| Meaning | From the given name Luca (Luke) — from Greek Loukas, possibly 'man from Lucania' or from Latin lux (light) |
| Origin type | Patronymic — son of Luca |
| Frequency | Top 10 in Italy; extremely common in Campania and across the south |
| Regions | Campania (Naples region), Calabria, Basilicata, Puglia; heavy Italian-American presence in New York, New Jersey, Pennsylvania |
| Variants | De Luca, DeLuca (American), Di Luca, Delucchi, Luca, Lucas (anglicised) |
| Notable bearers | Dino De Luca (artist); Errico De Luca (writer); Gianni De Luca (comics artist) |
De Luca is a patronymic surname — son of Luca — deriving from the given name Luca, the Italian form of Luke. The name traces to the Greek Loukas, which carries two possible interpretations: a man from Lucania (the ancient region of southern Italy between Campania and Calabria) or a derivative of the Latin lux, meaning light, with Luke the Evangelist's name associated with illumination and learning.
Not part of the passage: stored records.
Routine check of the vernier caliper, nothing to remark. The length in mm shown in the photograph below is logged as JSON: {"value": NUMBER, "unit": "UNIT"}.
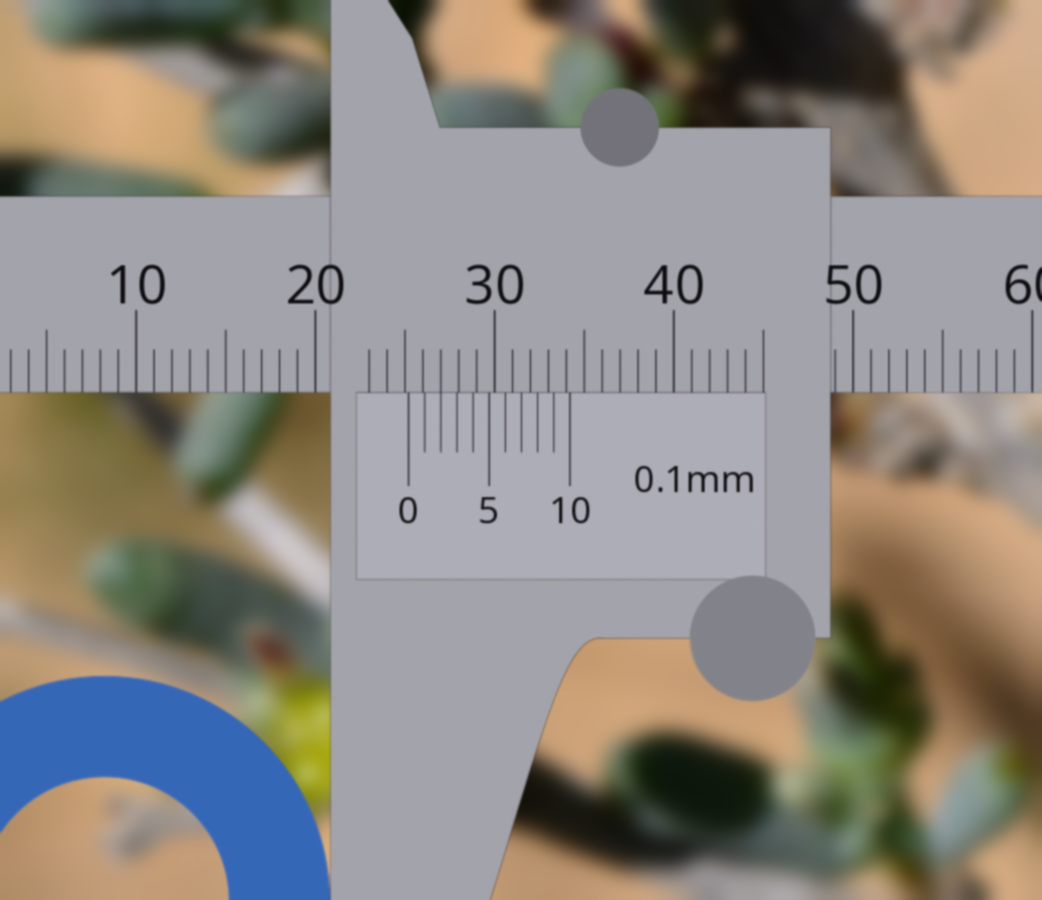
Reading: {"value": 25.2, "unit": "mm"}
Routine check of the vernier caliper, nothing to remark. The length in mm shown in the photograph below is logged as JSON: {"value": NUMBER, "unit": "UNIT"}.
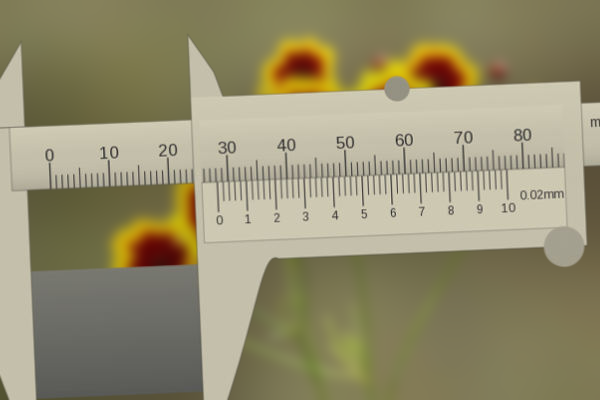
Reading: {"value": 28.2, "unit": "mm"}
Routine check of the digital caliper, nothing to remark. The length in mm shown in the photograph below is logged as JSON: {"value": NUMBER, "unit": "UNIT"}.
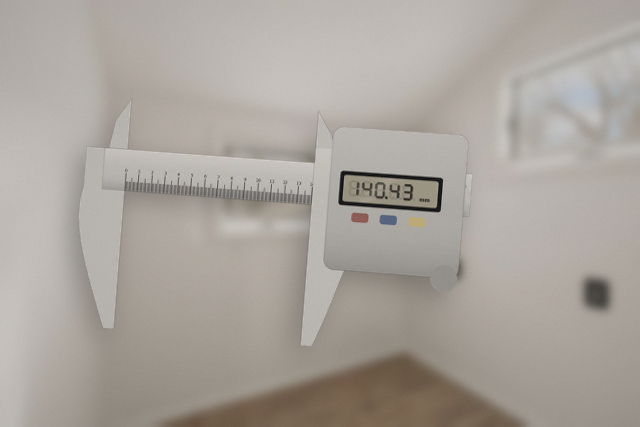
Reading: {"value": 140.43, "unit": "mm"}
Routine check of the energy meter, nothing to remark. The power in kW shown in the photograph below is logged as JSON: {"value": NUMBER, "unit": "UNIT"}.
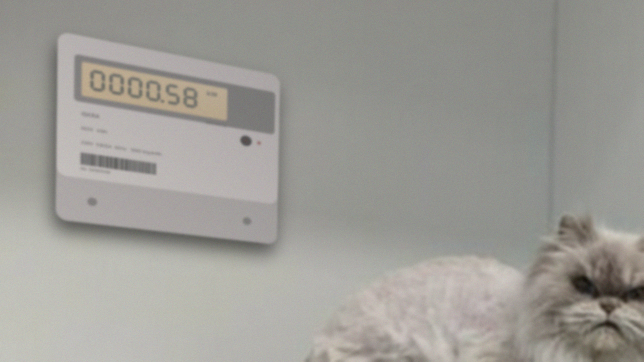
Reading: {"value": 0.58, "unit": "kW"}
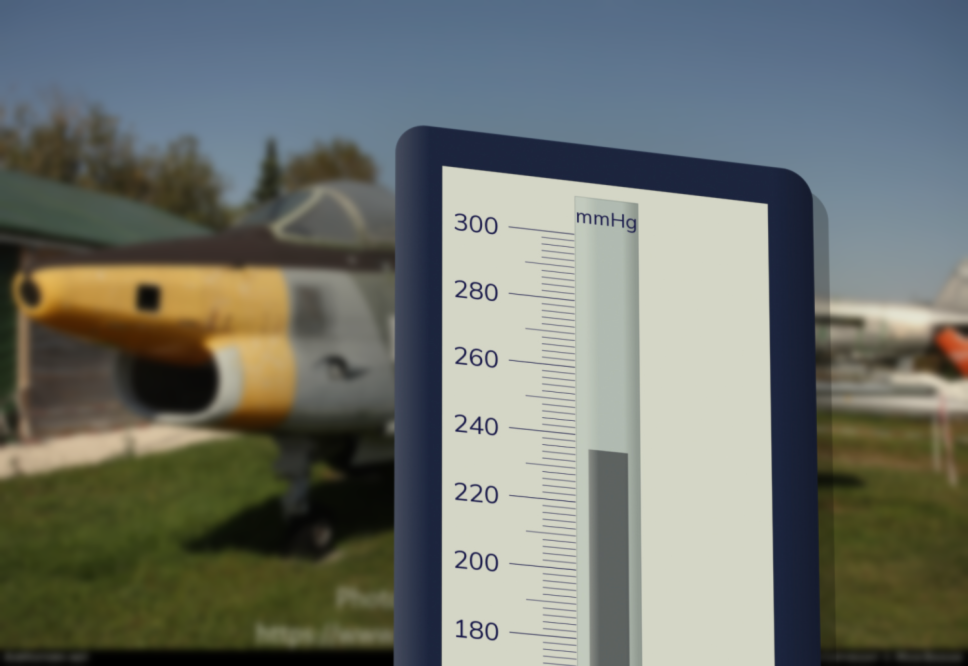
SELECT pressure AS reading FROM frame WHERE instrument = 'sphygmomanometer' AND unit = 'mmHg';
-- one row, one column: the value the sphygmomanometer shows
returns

Saint Luke was the author of the third Gospel and the Acts of the Apostles, and his cult was widespread across medieval Italy. Boys named Luca in his honour created patronymic families who became De Luca (of Luca's line) or Di Luca across the Italian peninsula. The De Luca form with the preposition de is particularly characteristic of southern Italy — Campania, Calabria, Basilicata — where the preposition-surname construction is very common.
De Luca is consistently one of Italy's ten most common surnames. The Italian-American community carries the name in large numbers, particularly in the New York metropolitan area, New Jersey, and Pennsylvania — reflecting the heavy Campanian and Calabrian emigration to the US between 1880 and 1924. In the US, the spelling DeLuca (no space) became common through anglicisation.
For genealogy research: De Luca records in southern Italy are held in the state archives (Archivi di Stato) of Naples, Salerno, Catanzaro, and Potenza. The Polo Archivistico di Napoli has extensive digitised records from the Napoleonic registration era (1809–1815) onward. For Italian-Americans: Ellis Island records (1892–1957) and the New York State Archives hold naturalization and immigration files.